Towards Generic Text-Line Extraction

Syed Saqib Bukhari; Faisal Shafait; Thomas Breuel
In: 12th International Conference on Document Analysis and Recognition, ICDAR’13, Washungton, DC, USA, August 2013. International Conference on Document Analysis and Recognition (ICDAR-2013), August 25-28, Washington, DC, USA, IEEE, 2013.


Text-line extraction is the backbone of document image analysis. Since decades, a large number of text-line finding methods have been proposed, where these methods rely on certain assumptions about a target class of documents with respect to writing styles, digitization methods, intensity values, and scripts. There is no generic text-line finding method that can be robustly applied to a large variety of simple and complex document images.

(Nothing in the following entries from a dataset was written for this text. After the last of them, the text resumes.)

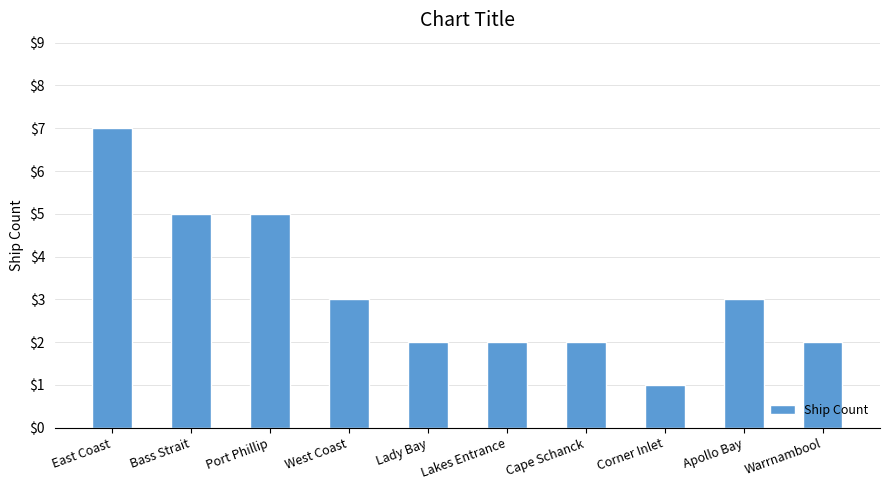

Reading left to right, list all the values displayed in this chart.

7	5	5	3	2	2	2	1	3	2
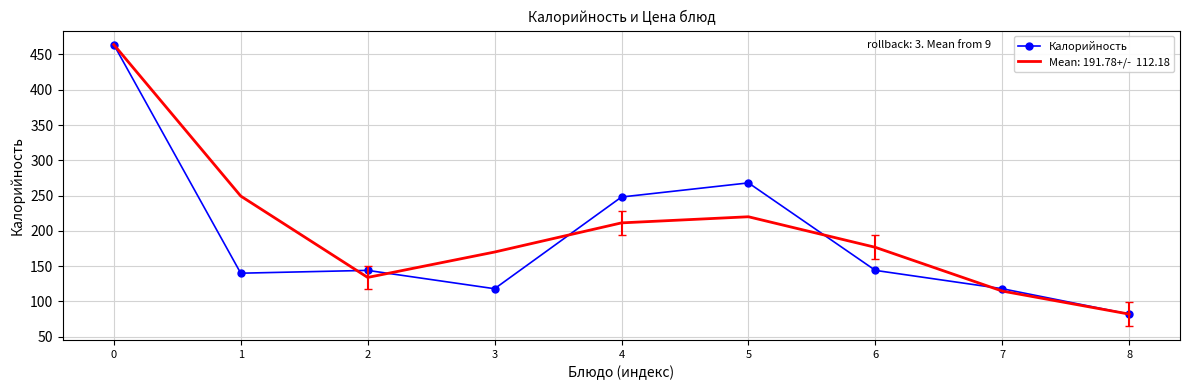

What is the spread (max minus min) of values at 3?

52.0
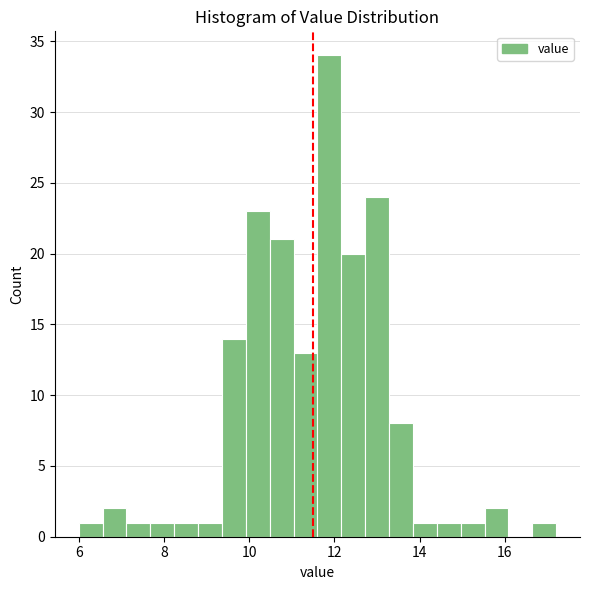

Read against the x-axis, roughly where is the centre of the tallest bar?

11.8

We introduced the ridge-based text-line finding method, and published its initial results for curled text-line detection on camera-captured document images. In this paper, we demonstrates our ridge-based method as a generic text-line finding approach that can be robustly applied on a diverse collection of simple and complex document images. The comprehensive performance evaluation of the ridge-based method and its comparison with several state-of-the-art methods is presented in the paper. For this purpose, diverse categories of publicly available and standard datasets have been selected: UWIII (scanned, printed English script), DFKI-I (camera-captured, printed English script), UMD (handwritten Chinese, Hindi, and Korean scripts), ICDAR2007 handwritten segmentation contest (handwritten English, French, German and Greek scripts), Arabic/Urdu (scanned, printed script), and Fraktur (scanned, calligraphic German script). Experiments on these datasets show that the ridge-based method achieves better text-line extraction results as those of the best performing, domain-specific text-line finding methods. Firstly, these results show that the ridge-based method is a generic text-line extraction method. Secondly, these results are also helpful for the community to assess the advantages of this method.